The cash value part of permanent life insurance policies is usually sold as an investment that will help you build wealth. But I think that’s highly misleading. First of all, thanks to the tremendously high fees and punitive policies on most insurance plans, you generally won’t build any cash value that you can touch the first 3-5 years of your policy. Even if you have a stated cash value inside your policy, if you surrender the policy in the first five years in an attempt to access that cash, you’ll find that with the surrender fees you don’t have any money you can withdraw. 

Also, the cash value inside your plan belongs to the insurance company, not you. Any withdrawals you make from your cash value reduce your death benefit amount. When you pass away, the insurance company keeps the cash value of your plan. Your beneficiaries get nothing from your cash value. They only get the death benefit on the insurance, not the cash value of the supposed ‘investment’ you were pitched.

Also, the growth of your ‘investment’ is always lower than what any reasonably managed portfolio would earn. As the White Coat Investor points out, “The poor returns on whole life are heavily front-loaded. Most policies won’t even break even for 10-15 years and due to surrender fees, you may not even get anything you paid back on a policy you surrender after just 3-4 years.”

With your cash value you are an unsecured creditor of the insurance company. If the insurance company makes bad investments or otherwise runs into  trouble, they might not be able to pay you. Most insurance companies are highly regulated and are rated in the middle of investment grade credit with an A rating, a couple notches away from the highest rating of AAA but a couple notches from junk bond status (BB). While it may not seem like a major risk, I think some insurance companies are essentially providing you with bond-like returns (or lower) while taking equity-like risk for themselves. Heads they win, tails you lose. If the insurance company does poorly in the market, they might have trouble paying you in the future. If they do well, you would’ve been much better off just investing in the market yourself. 

But surely ____ agent I know is a good guy and wouldn’t sell me a bad product, right? Right?!

“Never, ever, think about something else when you should be thinking about the power of incentives.”  Charlie Munger

I’m sure your nephew/friend/whoever fresh out of school has great intentions. The problem is that if they work for a company that sells insurance then you can be assured that virtually all of their training is in sales, not financial planning. They have no fiduciary duty. Their company is pounding into them the idea that these policies are great for consumers. It often takes a few years for them to become disenchanted and look under the hood and realize what a bad deal these products are. Plus, it’s nearly impossible to make it as a new agent without the commissions of these products. 

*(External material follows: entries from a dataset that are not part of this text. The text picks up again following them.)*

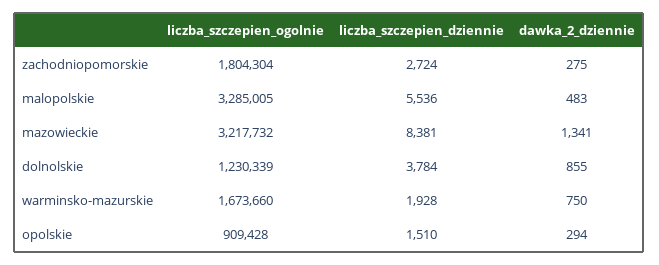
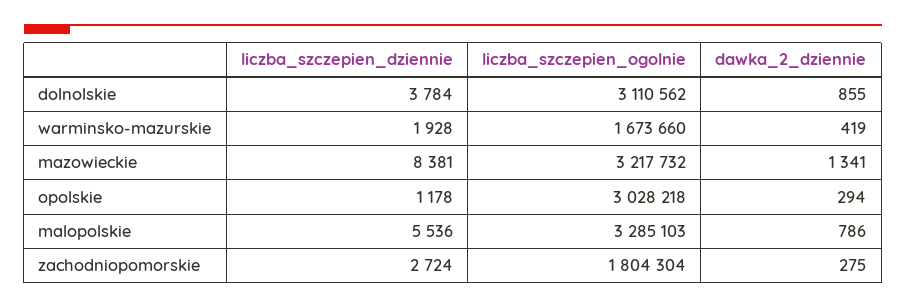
  {
    "liczba_szczepien_ogolnie": {
      "zachodniopomorskie": 1804304,
-     "malopolskie": 3285005,
+     "malopolskie": 3285103,
      "mazowieckie": 3217732,
-     "dolnolskie": 1230339,
+     "dolnolskie": 3110562,
      "warminsko-mazurskie": 1673660,
-     "opolskie": 909428
+     "opolskie": 3028218
    },
    "liczba_szczepien_dziennie": {
      "zachodniopomorskie": 2724,
      "malopolskie": 5536,
      "mazowieckie": 8381,
      "dolnolskie": 3784,
      "warminsko-mazurskie": 1928,
-     "opolskie": 1510
+     "opolskie": 1178
    },
    "dawka_2_dziennie": {
      "zachodniopomorskie": 275,
-     "malopolskie": 483,
+     "malopolskie": 786,
      "mazowieckie": 1341,
      "dolnolskie": 855,
-     "warminsko-mazurskie": 750,
+     "warminsko-mazurskie": 419,
      "opolskie": 294
    }
  }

“But my agent told me he/she owns this very same policy!” It’s not hard to see the pressure a new hire gets to put their own money in the company’s products, especially when they’re encouraged to do so by seemingly more experienced and successful people above them. Just because someone persuaded them to put their money into this product doesn’t make it appropriate for you. 

Does Permanent Life Insurance Ever Make Sense? 

There are only a couple niche circumstances in which Permanent Life Insurance is actually appropriate. Because the death benefit is tax free, guaranteed universal life is sometimes a viable estate planning tool for the ultra wealthy with taxable estates. It can also help with very illiquid estates and in some business scenarios. 

Wrapping Up

Permanent life insurance virtually never makes sense. Unless you’re thinking about using it as part of your estate plan and have discussed it with your advisor/CPA/estate attorney then you should not even consider it.